→ Aim of the exercise
Using the data below, return all lines in which "dermatome" appears.

→ Data records
--------------------------------
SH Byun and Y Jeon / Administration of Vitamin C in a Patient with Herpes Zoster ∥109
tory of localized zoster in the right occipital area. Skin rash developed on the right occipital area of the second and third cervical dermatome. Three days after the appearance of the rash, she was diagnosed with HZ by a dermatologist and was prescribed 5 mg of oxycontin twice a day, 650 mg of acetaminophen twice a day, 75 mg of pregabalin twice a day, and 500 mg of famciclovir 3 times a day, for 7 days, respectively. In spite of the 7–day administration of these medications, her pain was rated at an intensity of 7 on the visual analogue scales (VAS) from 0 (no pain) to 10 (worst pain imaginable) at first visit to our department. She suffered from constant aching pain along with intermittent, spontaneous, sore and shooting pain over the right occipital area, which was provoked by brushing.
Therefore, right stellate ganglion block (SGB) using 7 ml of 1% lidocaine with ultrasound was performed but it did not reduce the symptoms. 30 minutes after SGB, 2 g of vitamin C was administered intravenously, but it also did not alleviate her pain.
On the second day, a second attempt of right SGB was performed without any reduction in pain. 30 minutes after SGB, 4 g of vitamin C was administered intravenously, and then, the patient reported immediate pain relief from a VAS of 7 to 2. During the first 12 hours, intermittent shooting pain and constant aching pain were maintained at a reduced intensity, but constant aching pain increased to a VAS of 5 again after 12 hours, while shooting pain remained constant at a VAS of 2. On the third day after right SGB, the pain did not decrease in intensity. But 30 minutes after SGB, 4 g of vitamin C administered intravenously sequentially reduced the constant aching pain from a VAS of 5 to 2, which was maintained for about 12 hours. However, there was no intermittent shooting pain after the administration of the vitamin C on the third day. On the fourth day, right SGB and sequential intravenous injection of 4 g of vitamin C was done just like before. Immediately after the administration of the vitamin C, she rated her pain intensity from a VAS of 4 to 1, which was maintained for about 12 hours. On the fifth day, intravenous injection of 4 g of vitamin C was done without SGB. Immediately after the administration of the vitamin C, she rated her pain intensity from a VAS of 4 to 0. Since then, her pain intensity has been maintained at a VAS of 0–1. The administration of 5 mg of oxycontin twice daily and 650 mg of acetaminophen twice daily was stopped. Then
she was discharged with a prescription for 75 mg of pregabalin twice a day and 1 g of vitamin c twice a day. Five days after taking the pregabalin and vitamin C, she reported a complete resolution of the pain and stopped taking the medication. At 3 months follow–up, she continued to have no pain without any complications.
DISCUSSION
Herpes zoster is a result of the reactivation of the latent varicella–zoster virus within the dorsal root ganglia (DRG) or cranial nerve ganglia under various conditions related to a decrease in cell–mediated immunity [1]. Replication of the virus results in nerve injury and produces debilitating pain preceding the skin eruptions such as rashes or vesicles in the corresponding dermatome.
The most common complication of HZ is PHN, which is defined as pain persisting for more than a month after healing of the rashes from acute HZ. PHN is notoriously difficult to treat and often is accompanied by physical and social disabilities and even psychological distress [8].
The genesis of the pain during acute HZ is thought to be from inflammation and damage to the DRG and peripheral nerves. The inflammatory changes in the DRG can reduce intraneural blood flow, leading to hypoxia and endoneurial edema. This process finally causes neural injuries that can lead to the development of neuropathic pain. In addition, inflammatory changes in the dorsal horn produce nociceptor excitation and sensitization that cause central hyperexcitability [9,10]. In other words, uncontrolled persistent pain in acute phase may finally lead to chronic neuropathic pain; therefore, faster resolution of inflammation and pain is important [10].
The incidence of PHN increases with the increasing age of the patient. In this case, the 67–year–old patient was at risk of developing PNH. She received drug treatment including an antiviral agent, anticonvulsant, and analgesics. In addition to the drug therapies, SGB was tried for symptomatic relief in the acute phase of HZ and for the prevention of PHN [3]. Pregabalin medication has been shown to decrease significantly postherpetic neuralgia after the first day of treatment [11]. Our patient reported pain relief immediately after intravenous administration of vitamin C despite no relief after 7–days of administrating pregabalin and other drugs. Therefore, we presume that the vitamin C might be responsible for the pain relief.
--------------------------------
→ Answer for this exercise
tory of localized zoster in the right occipital area. Skin rash developed on the right occipital area of the second and third cervical dermatome. Three days after the appearance of the rash, she was diagnosed with HZ by a dermatologist and was prescribed 5 mg of oxycontin twice a day, 650 mg of acetaminophen twice a day, 75 mg of pregabalin twice a day, and 500 mg of famciclovir 3 times a day, for 7 days, respectively. In spite of the 7–day administration of these medications, her pain was rated at an intensity of 7 on the visual analogue scales (VAS) from 0 (no pain) to 10 (worst pain imaginable) at first visit to our department. She suffered from constant aching pain along with intermittent, spontaneous, sore and shooting pain over the right occipital area, which was provoked by brushing.
Herpes zoster is a result of the reactivation of the latent varicella–zoster virus within the dorsal root ganglia (DRG) or cranial nerve ganglia under various conditions related to a decrease in cell–mediated immunity [1]. Replication of the virus results in nerve injury and produces debilitating pain preceding the skin eruptions such as rashes or vesicles in the corresponding dermatome.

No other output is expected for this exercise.